I have a requirment to filter the pyspark dataframe where user will pass directly the filter column part as a string parameter. For example:
Sample Input data: df_input
|dim1|dim2| byvar|value1|value2|
| 101| 201|MTD0001| 1| 10|
| 201| 202|MTD0002| 2| 12|
| 301| 302|MTD0003| 3| 13|
| 401| 402|MTD0004| 5| 19|
Ex 1: filter_str = "dim2 = '201'"
I will filter the data as: df_input = df_input.filter(filter_str)

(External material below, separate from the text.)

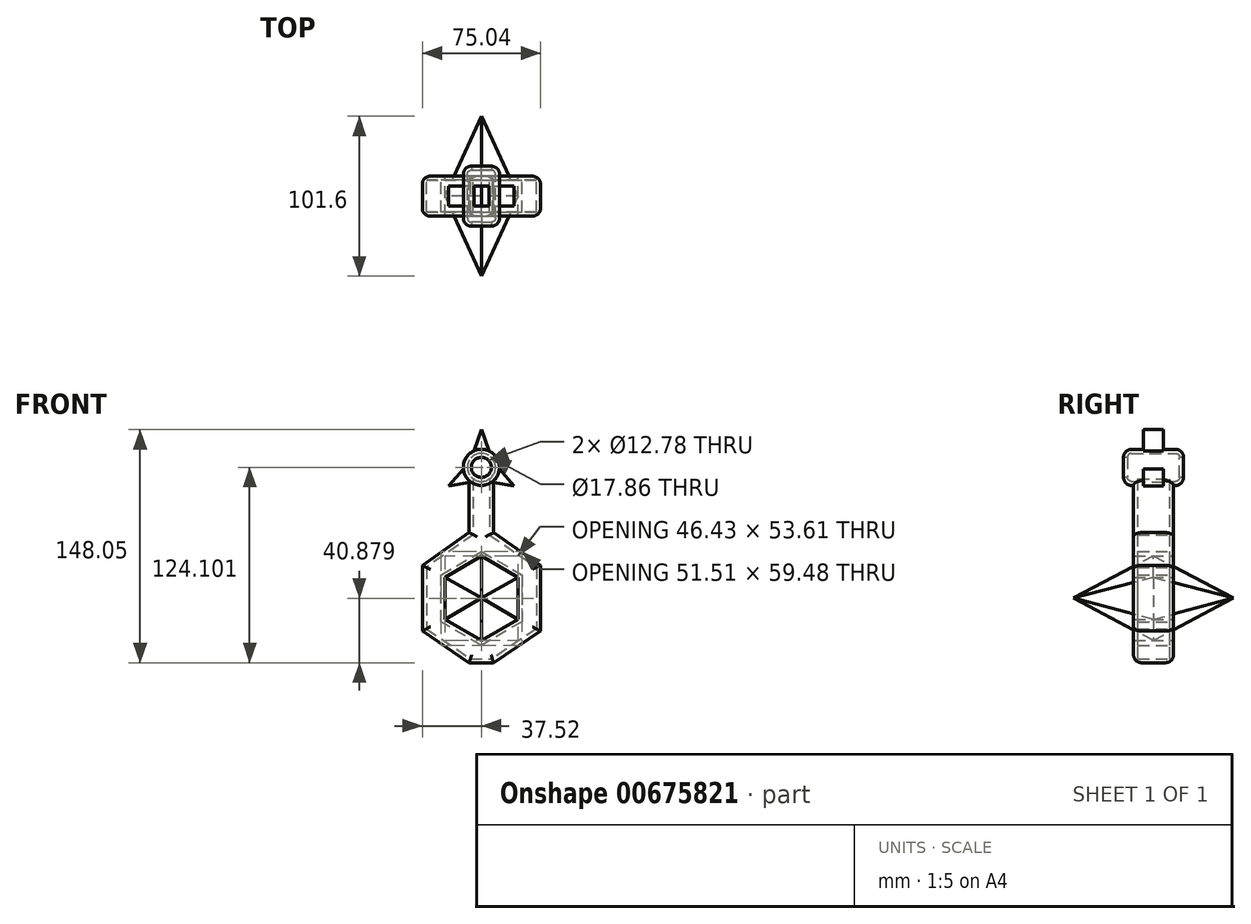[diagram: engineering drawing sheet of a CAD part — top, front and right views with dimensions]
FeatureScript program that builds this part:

Output: (**I'm able to get the output**)
|dim1|dim2| byvar|value1|value2|
| 101| 201|MTD0001| 1| 10|
But, for multiple filter condition I'm getting error and not able to filter. Scenario where I'm not able to filter the input dataframe:
valid Scr 1:
filter_str = "dim1 = '101' and dim2 in '['302', '402']'"
df_inp = df_inp.filter(filter_str)
Getting Error
valid Scr 2:
value_list = ['302', '402']
filter_str = "dim1 = '101' or dim2 in '(value_list)'"
df_inp = df_inp.filter(filter_str)
Getting Error
Could you please help in acheiving the scr 1 and 2 and how to modify the filter section if i get the filter_str string as mentioned I example.